■ TASK DIRECTIONS ■
Nothing but the lines from the top of the records through the line with "X0105534Y0104732D03*" should be returned, exactly, and without pictures.

◇ ◇ ◇ ◇ ◇

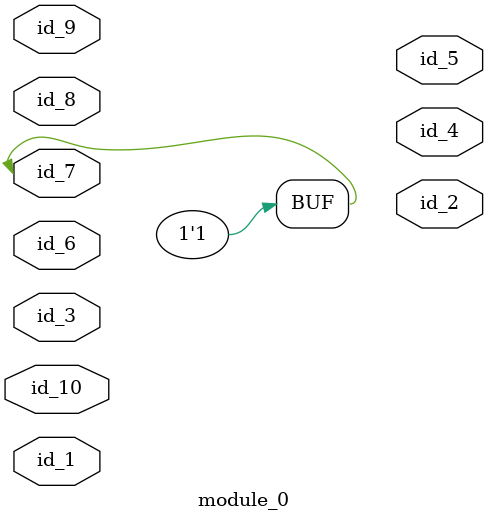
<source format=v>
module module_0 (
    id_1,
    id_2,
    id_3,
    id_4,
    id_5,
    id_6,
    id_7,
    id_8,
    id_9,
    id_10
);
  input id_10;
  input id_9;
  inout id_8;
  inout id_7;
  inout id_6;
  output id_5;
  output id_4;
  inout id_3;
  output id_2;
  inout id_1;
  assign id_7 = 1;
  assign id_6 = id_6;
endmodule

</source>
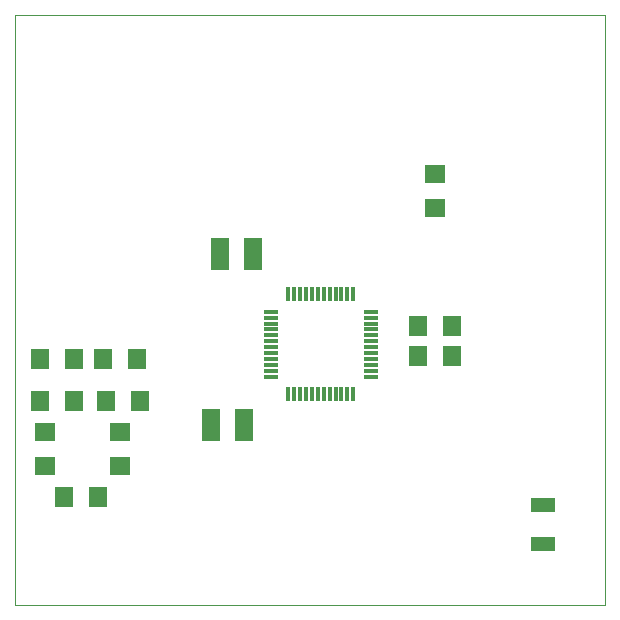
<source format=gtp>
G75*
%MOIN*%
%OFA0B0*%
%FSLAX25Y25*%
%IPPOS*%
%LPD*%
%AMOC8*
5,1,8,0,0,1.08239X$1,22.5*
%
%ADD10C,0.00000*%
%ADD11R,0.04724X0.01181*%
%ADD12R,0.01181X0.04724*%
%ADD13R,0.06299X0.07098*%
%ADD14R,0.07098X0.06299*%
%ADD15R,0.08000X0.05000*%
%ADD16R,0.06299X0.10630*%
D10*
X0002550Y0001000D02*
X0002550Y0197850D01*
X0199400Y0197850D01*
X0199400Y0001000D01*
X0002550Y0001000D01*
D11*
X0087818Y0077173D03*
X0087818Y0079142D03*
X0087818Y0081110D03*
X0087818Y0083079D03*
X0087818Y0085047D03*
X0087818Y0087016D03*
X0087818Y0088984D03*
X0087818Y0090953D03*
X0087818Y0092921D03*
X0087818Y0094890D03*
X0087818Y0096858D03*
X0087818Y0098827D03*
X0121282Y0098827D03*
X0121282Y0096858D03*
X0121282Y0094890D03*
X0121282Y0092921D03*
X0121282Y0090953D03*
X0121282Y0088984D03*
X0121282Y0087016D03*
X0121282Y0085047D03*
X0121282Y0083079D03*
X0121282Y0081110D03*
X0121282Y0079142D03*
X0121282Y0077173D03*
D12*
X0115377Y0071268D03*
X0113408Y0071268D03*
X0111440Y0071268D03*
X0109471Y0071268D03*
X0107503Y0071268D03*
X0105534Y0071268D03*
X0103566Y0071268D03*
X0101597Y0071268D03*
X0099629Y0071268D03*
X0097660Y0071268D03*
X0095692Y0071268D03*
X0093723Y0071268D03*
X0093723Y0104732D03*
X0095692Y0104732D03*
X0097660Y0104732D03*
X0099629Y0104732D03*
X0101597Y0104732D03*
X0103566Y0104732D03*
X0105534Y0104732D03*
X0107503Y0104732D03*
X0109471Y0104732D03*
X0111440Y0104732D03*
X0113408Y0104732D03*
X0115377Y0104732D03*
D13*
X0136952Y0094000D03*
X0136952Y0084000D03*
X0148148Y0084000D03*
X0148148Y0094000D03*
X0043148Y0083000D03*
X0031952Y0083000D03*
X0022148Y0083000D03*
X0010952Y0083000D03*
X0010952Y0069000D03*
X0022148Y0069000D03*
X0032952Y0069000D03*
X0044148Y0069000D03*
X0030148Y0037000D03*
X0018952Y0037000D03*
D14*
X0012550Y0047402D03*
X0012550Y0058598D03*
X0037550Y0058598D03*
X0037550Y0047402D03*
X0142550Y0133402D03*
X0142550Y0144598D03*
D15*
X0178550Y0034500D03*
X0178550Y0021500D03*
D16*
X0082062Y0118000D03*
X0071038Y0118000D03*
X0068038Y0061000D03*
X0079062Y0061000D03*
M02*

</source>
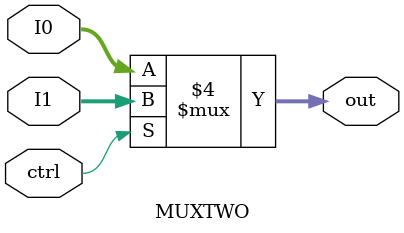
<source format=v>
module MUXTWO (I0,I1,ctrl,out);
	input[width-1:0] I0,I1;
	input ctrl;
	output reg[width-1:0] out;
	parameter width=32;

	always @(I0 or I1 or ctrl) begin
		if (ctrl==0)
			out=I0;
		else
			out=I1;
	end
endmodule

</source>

◇ ◇ ◇ ◇ ◇

■ RESPONSE BOX ■
<source format=v>
module module_0 (
    id_1,
    id_2,
    id_3,
    id_4,
    id_5,
    id_6,
    id_7,
    id_8,
    id_9,
    id_10
);
  input id_10;
  input id_9;
  inout id_8;
  inout id_7;
  inout id_6;
  output id_5;
  output id_4;
  inout id_3;
  output id_2;
  inout id_1;
  assign id_7 = 1;
  assign id_6 = id_6;
endmodule

</source>
<source format=gtp>
G75*
%MOIN*%
%OFA0B0*%
%FSLAX25Y25*%
%IPPOS*%
%LPD*%
%AMOC8*
5,1,8,0,0,1.08239X$1,22.5*
%
%ADD10C,0.00000*%
%ADD11R,0.04724X0.01181*%
%ADD12R,0.01181X0.04724*%
%ADD13R,0.06299X0.07098*%
%ADD14R,0.07098X0.06299*%
%ADD15R,0.08000X0.05000*%
%ADD16R,0.06299X0.10630*%
D10*
X0002550Y0001000D02*
X0002550Y0197850D01*
X0199400Y0197850D01*
X0199400Y0001000D01*
X0002550Y0001000D01*
D11*
X0087818Y0077173D03*
X0087818Y0079142D03*
X0087818Y0081110D03*
X0087818Y0083079D03*
X0087818Y0085047D03*
X0087818Y0087016D03*
X0087818Y0088984D03*
X0087818Y0090953D03*
X0087818Y0092921D03*
X0087818Y0094890D03*
X0087818Y0096858D03*
X0087818Y0098827D03*
X0121282Y0098827D03*
X0121282Y0096858D03*
X0121282Y0094890D03*
X0121282Y0092921D03*
X0121282Y0090953D03*
X0121282Y0088984D03*
X0121282Y0087016D03*
X0121282Y0085047D03*
X0121282Y0083079D03*
X0121282Y0081110D03*
X0121282Y0079142D03*
X0121282Y0077173D03*
D12*
X0115377Y0071268D03*
X0113408Y0071268D03*
X0111440Y0071268D03*
X0109471Y0071268D03*
X0107503Y0071268D03*
X0105534Y0071268D03*
X0103566Y0071268D03*
X0101597Y0071268D03*
X0099629Y0071268D03*
X0097660Y0071268D03*
X0095692Y0071268D03*
X0093723Y0071268D03*
X0093723Y0104732D03*
X0095692Y0104732D03*
X0097660Y0104732D03*
X0099629Y0104732D03*
X0101597Y0104732D03*
X0103566Y0104732D03*
X0105534Y0104732D03*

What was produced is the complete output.